Where did these 250 unfortunates come from? They all came from the tribe of Reuben, leading the commentators to ask why they all came from one specific tribe—why not from a few tribes? Surely the political unrest was spread evenly amongst the people? The great commentator Rashi answers this by quoting from the Mishnah (Negaim 12:6): "Woe to an evil person, and woe to his neighbor!" Because the tribe of Reuben was encamped next to the family of Korach, they fell under his sphere of influence and this tragically led to their rebellion against G‑d's appointed leader, and their subsequent deaths.

The lessons learned from this are clear. We all like to be part of a group or a team—that is our nature. It is also our nature to go along with the group and to give in to peer pressure, as it is the rare individual who can swim against the tide, ignoring calls for conformity. Our task then is to ensure that we, and our children, are mixing in the right circles and with the right people. When we get together with friends, the discussion and the activities should be about good and positive things. When our children meet their friends they should be engaged in wholesome activities, and reading or watching things that will help them grow Jewishly, and not, G‑d forbid, the opposite.

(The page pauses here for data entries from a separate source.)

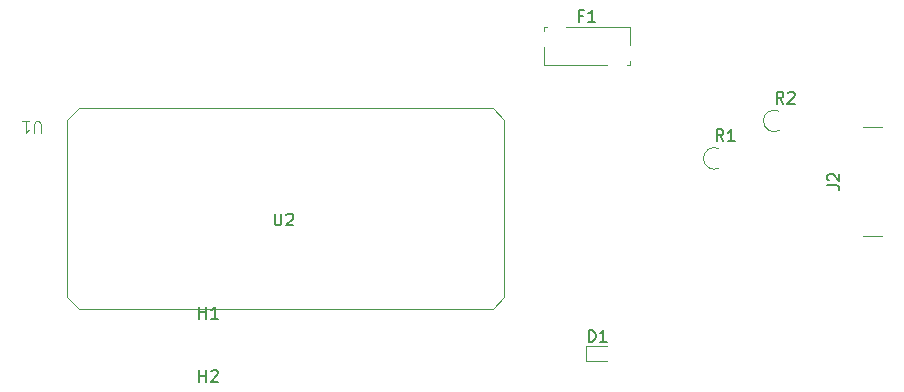
<source format=gbr>
%TF.GenerationSoftware,KiCad,Pcbnew,9.0.5*%
%TF.CreationDate,2025-10-22T09:55:28-06:00*%
%TF.ProjectId,powerBank,706f7765-7242-4616-9e6b-2e6b69636164,rev?*%
%TF.SameCoordinates,Original*%
%TF.FileFunction,Legend,Top*%
%TF.FilePolarity,Positive*%
%FSLAX46Y46*%
G04 Gerber Fmt 4.6, Leading zero omitted, Abs format (unit mm)*
G04 Created by KiCad (PCBNEW 9.0.5) date 2025-10-22 09:55:28*
%MOMM*%
%LPD*%
G01*
G04 APERTURE LIST*
%ADD10C,0.150000*%
%ADD11C,0.100000*%
%ADD12C,0.120000*%
G04 APERTURE END LIST*
D10*
X187392319Y-66418333D02*
X188106604Y-66418333D01*
X188106604Y-66418333D02*
X188249461Y-66465952D01*
X188249461Y-66465952D02*
X188344700Y-66561190D01*
X188344700Y-66561190D02*
X188392319Y-66704047D01*
X188392319Y-66704047D02*
X188392319Y-66799285D01*
X187487557Y-65989761D02*
X187439938Y-65942142D01*
X187439938Y-65942142D02*
X187392319Y-65846904D01*
X187392319Y-65846904D02*
X187392319Y-65608809D01*
X187392319Y-65608809D02*
X187439938Y-65513571D01*
X187439938Y-65513571D02*
X187487557Y-65465952D01*
X187487557Y-65465952D02*
X187582795Y-65418333D01*
X187582795Y-65418333D02*
X187678033Y-65418333D01*
X187678033Y-65418333D02*
X187820890Y-65465952D01*
X187820890Y-65465952D02*
X188392319Y-66037380D01*
X188392319Y-66037380D02*
X188392319Y-65418333D01*
D11*
X120776904Y-62002580D02*
X120776904Y-61193057D01*
X120776904Y-61193057D02*
X120729285Y-61097819D01*
X120729285Y-61097819D02*
X120681666Y-61050200D01*
X120681666Y-61050200D02*
X120586428Y-61002580D01*
X120586428Y-61002580D02*
X120395952Y-61002580D01*
X120395952Y-61002580D02*
X120300714Y-61050200D01*
X120300714Y-61050200D02*
X120253095Y-61097819D01*
X120253095Y-61097819D02*
X120205476Y-61193057D01*
X120205476Y-61193057D02*
X120205476Y-62002580D01*
X119205476Y-61002580D02*
X119776904Y-61002580D01*
X119491190Y-61002580D02*
X119491190Y-62002580D01*
X119491190Y-62002580D02*
X119586428Y-61859723D01*
X119586428Y-61859723D02*
X119681666Y-61764485D01*
X119681666Y-61764485D02*
X119776904Y-61716866D01*
D10*
X178583333Y-62669819D02*
X178250000Y-62193628D01*
X178011905Y-62669819D02*
X178011905Y-61669819D01*
X178011905Y-61669819D02*
X178392857Y-61669819D01*
X178392857Y-61669819D02*
X178488095Y-61717438D01*
X178488095Y-61717438D02*
X178535714Y-61765057D01*
X178535714Y-61765057D02*
X178583333Y-61860295D01*
X178583333Y-61860295D02*
X178583333Y-62003152D01*
X178583333Y-62003152D02*
X178535714Y-62098390D01*
X178535714Y-62098390D02*
X178488095Y-62146009D01*
X178488095Y-62146009D02*
X178392857Y-62193628D01*
X178392857Y-62193628D02*
X178011905Y-62193628D01*
X179535714Y-62669819D02*
X178964286Y-62669819D01*
X179250000Y-62669819D02*
X179250000Y-61669819D01*
X179250000Y-61669819D02*
X179154762Y-61812676D01*
X179154762Y-61812676D02*
X179059524Y-61907914D01*
X179059524Y-61907914D02*
X178964286Y-61955533D01*
X140583095Y-68809819D02*
X140583095Y-69619342D01*
X140583095Y-69619342D02*
X140630714Y-69714580D01*
X140630714Y-69714580D02*
X140678333Y-69762200D01*
X140678333Y-69762200D02*
X140773571Y-69809819D01*
X140773571Y-69809819D02*
X140964047Y-69809819D01*
X140964047Y-69809819D02*
X141059285Y-69762200D01*
X141059285Y-69762200D02*
X141106904Y-69714580D01*
X141106904Y-69714580D02*
X141154523Y-69619342D01*
X141154523Y-69619342D02*
X141154523Y-68809819D01*
X141583095Y-68905057D02*
X141630714Y-68857438D01*
X141630714Y-68857438D02*
X141725952Y-68809819D01*
X141725952Y-68809819D02*
X141964047Y-68809819D01*
X141964047Y-68809819D02*
X142059285Y-68857438D01*
X142059285Y-68857438D02*
X142106904Y-68905057D01*
X142106904Y-68905057D02*
X142154523Y-69000295D01*
X142154523Y-69000295D02*
X142154523Y-69095533D01*
X142154523Y-69095533D02*
X142106904Y-69238390D01*
X142106904Y-69238390D02*
X141535476Y-69809819D01*
X141535476Y-69809819D02*
X142154523Y-69809819D01*
X134218095Y-77694819D02*
X134218095Y-76694819D01*
X134218095Y-77171009D02*
X134789523Y-77171009D01*
X134789523Y-77694819D02*
X134789523Y-76694819D01*
X135789523Y-77694819D02*
X135218095Y-77694819D01*
X135503809Y-77694819D02*
X135503809Y-76694819D01*
X135503809Y-76694819D02*
X135408571Y-76837676D01*
X135408571Y-76837676D02*
X135313333Y-76932914D01*
X135313333Y-76932914D02*
X135218095Y-76980533D01*
X183663333Y-59494819D02*
X183330000Y-59018628D01*
X183091905Y-59494819D02*
X183091905Y-58494819D01*
X183091905Y-58494819D02*
X183472857Y-58494819D01*
X183472857Y-58494819D02*
X183568095Y-58542438D01*
X183568095Y-58542438D02*
X183615714Y-58590057D01*
X183615714Y-58590057D02*
X183663333Y-58685295D01*
X183663333Y-58685295D02*
X183663333Y-58828152D01*
X183663333Y-58828152D02*
X183615714Y-58923390D01*
X183615714Y-58923390D02*
X183568095Y-58971009D01*
X183568095Y-58971009D02*
X183472857Y-59018628D01*
X183472857Y-59018628D02*
X183091905Y-59018628D01*
X184044286Y-58590057D02*
X184091905Y-58542438D01*
X184091905Y-58542438D02*
X184187143Y-58494819D01*
X184187143Y-58494819D02*
X184425238Y-58494819D01*
X184425238Y-58494819D02*
X184520476Y-58542438D01*
X184520476Y-58542438D02*
X184568095Y-58590057D01*
X184568095Y-58590057D02*
X184615714Y-58685295D01*
X184615714Y-58685295D02*
X184615714Y-58780533D01*
X184615714Y-58780533D02*
X184568095Y-58923390D01*
X184568095Y-58923390D02*
X183996667Y-59494819D01*
X183996667Y-59494819D02*
X184615714Y-59494819D01*
X134218095Y-83044819D02*
X134218095Y-82044819D01*
X134218095Y-82521009D02*
X134789523Y-82521009D01*
X134789523Y-83044819D02*
X134789523Y-82044819D01*
X135218095Y-82140057D02*
X135265714Y-82092438D01*
X135265714Y-82092438D02*
X135360952Y-82044819D01*
X135360952Y-82044819D02*
X135599047Y-82044819D01*
X135599047Y-82044819D02*
X135694285Y-82092438D01*
X135694285Y-82092438D02*
X135741904Y-82140057D01*
X135741904Y-82140057D02*
X135789523Y-82235295D01*
X135789523Y-82235295D02*
X135789523Y-82330533D01*
X135789523Y-82330533D02*
X135741904Y-82473390D01*
X135741904Y-82473390D02*
X135170476Y-83044819D01*
X135170476Y-83044819D02*
X135789523Y-83044819D01*
X167186905Y-79669819D02*
X167186905Y-78669819D01*
X167186905Y-78669819D02*
X167425000Y-78669819D01*
X167425000Y-78669819D02*
X167567857Y-78717438D01*
X167567857Y-78717438D02*
X167663095Y-78812676D01*
X167663095Y-78812676D02*
X167710714Y-78907914D01*
X167710714Y-78907914D02*
X167758333Y-79098390D01*
X167758333Y-79098390D02*
X167758333Y-79241247D01*
X167758333Y-79241247D02*
X167710714Y-79431723D01*
X167710714Y-79431723D02*
X167663095Y-79526961D01*
X167663095Y-79526961D02*
X167567857Y-79622200D01*
X167567857Y-79622200D02*
X167425000Y-79669819D01*
X167425000Y-79669819D02*
X167186905Y-79669819D01*
X168710714Y-79669819D02*
X168139286Y-79669819D01*
X168425000Y-79669819D02*
X168425000Y-78669819D01*
X168425000Y-78669819D02*
X168329762Y-78812676D01*
X168329762Y-78812676D02*
X168234524Y-78907914D01*
X168234524Y-78907914D02*
X168139286Y-78955533D01*
X166671666Y-52041009D02*
X166338333Y-52041009D01*
X166338333Y-52564819D02*
X166338333Y-51564819D01*
X166338333Y-51564819D02*
X166814523Y-51564819D01*
X167719285Y-52564819D02*
X167147857Y-52564819D01*
X167433571Y-52564819D02*
X167433571Y-51564819D01*
X167433571Y-51564819D02*
X167338333Y-51707676D01*
X167338333Y-51707676D02*
X167243095Y-51802914D01*
X167243095Y-51802914D02*
X167147857Y-51850533D01*
D12*
%TO.C,J2*%
X190397500Y-61485000D02*
X192027500Y-61485000D01*
X190397500Y-70685000D02*
X192027500Y-70685000D01*
%TO.C,R1*%
X178217133Y-64955000D02*
G75*
G02*
X178217133Y-63315000I-417133J820000D01*
G01*
%TO.C,U2*%
X123045000Y-60855000D02*
X124045000Y-59855000D01*
X123045000Y-75855000D02*
X123045000Y-60855000D01*
X123045000Y-75855000D02*
X124045000Y-76855000D01*
X124045000Y-59855000D02*
X159045000Y-59855000D01*
X124045000Y-76855000D02*
X159045000Y-76855000D01*
X159045000Y-76855000D02*
X160045000Y-75855000D01*
X160045000Y-60855000D02*
X159045000Y-59855000D01*
X160045000Y-75855000D02*
X160045000Y-60855000D01*
%TO.C,R2*%
X183297133Y-61780000D02*
G75*
G02*
X183297133Y-60140000I-417133J820000D01*
G01*
%TO.C,D1*%
X166910000Y-80035000D02*
X166910000Y-81255000D01*
X166910000Y-81255000D02*
X168725000Y-81255000D01*
X168725000Y-80035000D02*
X166910000Y-80035000D01*
%TO.C,F1*%
X163355000Y-53010000D02*
X163617000Y-53010000D01*
X163355000Y-53308000D02*
X163355000Y-53010000D01*
X163355000Y-56210000D02*
X163355000Y-54712000D01*
X165293000Y-53010000D02*
X170655000Y-53010000D01*
X168717000Y-56210000D02*
X163355000Y-56210000D01*
X170655000Y-53010000D02*
X170655000Y-54508000D01*
X170655000Y-55912000D02*
X170655000Y-56210000D01*
X170655000Y-56210000D02*
X170393000Y-56210000D01*
%TD*%
M02*

</source>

Our task is also to ensure that we and our children understand the powerful effects of peer pressure, and that we have the moral fiber to stand up to the group if our conscience tells us something is wrong. Our moral code as laid down in the Torah is clear and unchanging. National cultures and social mores may change with the seasons, but we must stay firm and sure in the knowledge of what is right and what is not, and to share that stability with others around us, swaying in a turbulent world.

May we merit to be blessed with moral clarity, and to truly live up to the title of G‑d's Chosen People.